Gil Évora | Expresso das Ilhar |
opinião
O maior partido da oposição,
através da sua presidente, Janira Hopffer Almada, e numa lógica sem
precedentes, tem procurado que eventuais conflitos que relevam de decisões
políticas, em vez de serem dirimidos nos espaços da política (Parlamento por
exemplo) ou no limite, pelo sufrágio directo, passem a ser resolvidos pelos
tribunais, expondo claramente o seu Partido à acusação pública de estar a
judicializar a política em Cabo Verde.
Nunca neste Cabo Verde
democrático, qualquer outro partido apresentara, tantas queixas contra medidas
de natureza legislativa tomadas ou pelo governo ou pelo parlamento. Janira
Almada, porventura na falta de argumentos políticos, lançou agora esta moda
nefasta, ao propor que sejam os tribunais a ajuizar sobre o mérito de medidas
que vão sendo tomadas, o que nos parece claramente enquadrar-se na lógica de
judicialização da política em Cabo Verde. A verdade é que passados quase 30
anos sobre a instalação da democracia, há gente que ainda não percebeu que a
independência e a separação de poderes em Cabo Verde foi e é condição basilar
do estado de direito e, como já dizia alguém, “ à política o que é da política
e à justiça o que é da justiça”. Não parece no entanto ser este o entendimento
da líder do PAICV tal a frequência com que tem-se socorrido dos tribunais
(SOFA, Mercado do Côco e agora Banca Furada) facto que, ao mesmo tempo banaliza
o acto judicial e empobrece a contribuição de um partido do arco da governação
que não merecia estar, por dá cá aquela palha, nas secretarias dos tribunais a
queixar-se de qualquer coisa ou de alguém, permanentemente.
Procurar as razões para o
insucesso da barragem de banca furada nos tribunais é das decisões das mais
estapafúrdias tomadas pela presidente do PAICV e com este acto revela não estar
à altura de politicamente debater esta questão que é essencialmente política e
cuja decisão havia sido tomada pelo governo a que pertencia. Procura assim
refúgio e conforto em supostos processos judiciais que já se sabe à partida vão
dar em nada.
Estamos perante a utilização de
truques e argumentos confusos para se fazer a oposição, quando na verdade
existe um campo vasto para se fazer a oposição política ao actual governo, mas
neste ritmo a sociedade civil vai confirmando que está patente a inexistência de
uma oposição com argumentos políticos para enfrentar o actual governo.
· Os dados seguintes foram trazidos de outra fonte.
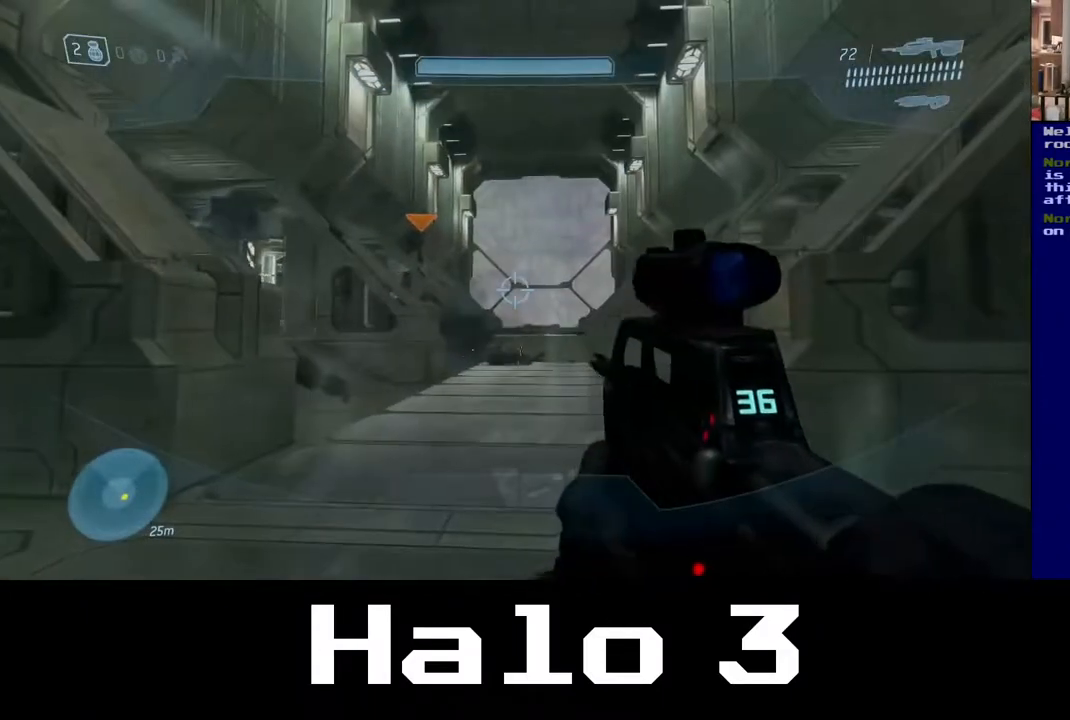
{"buttons": [], "left_stick": "up", "right_stick": "center", "events": [[167, "Y", "down"], [350, "Y", "up"]]}
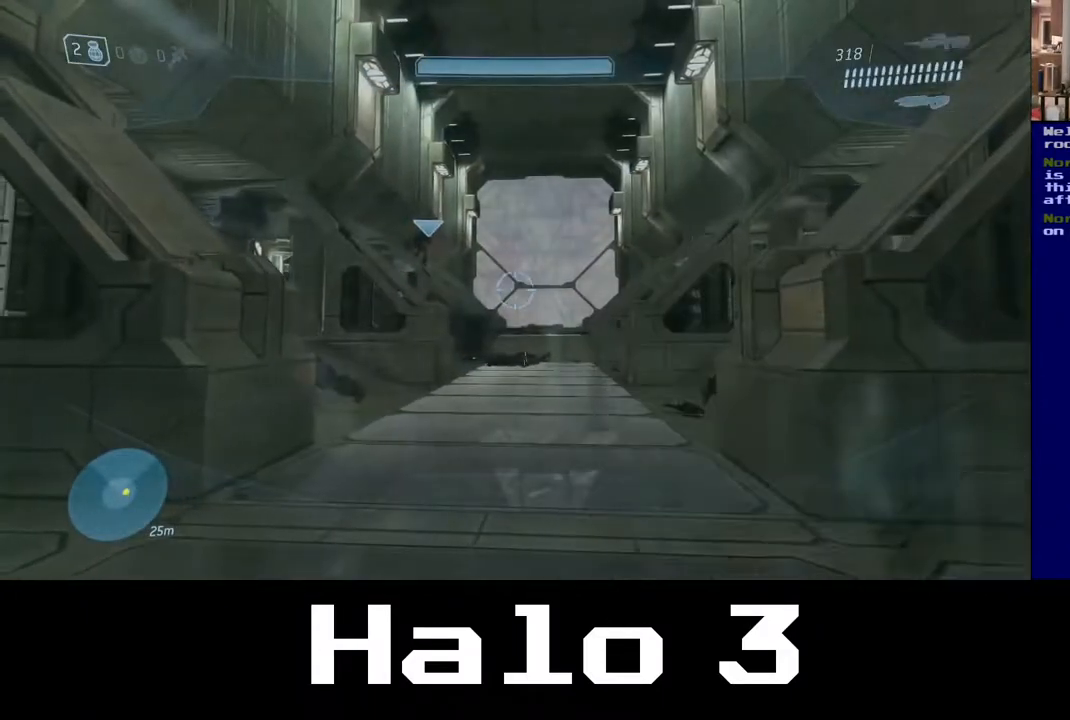
{"buttons": [], "left_stick": "left", "right_stick": "center", "events": [[83, "left_stick", "up-left"], [283, "left_stick", "left"]]}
O PAICV
sabe claramente fazer melhor e responder com mais firmeza aos questionamentos
da sociedade civil cabo-verdiana, teve sempre quadros qualificados, hoje muitos
deles afastados por esta presidência e decididamente não se pode querer uma
oposição que por nada vocifera estar contra quase tudo, sem colocar para o
debate alternativas para a avaliação dos cabo-verdianos.
Banca Furada: ataque ao
Governo de Ulisses ou acerto de contas com JMN?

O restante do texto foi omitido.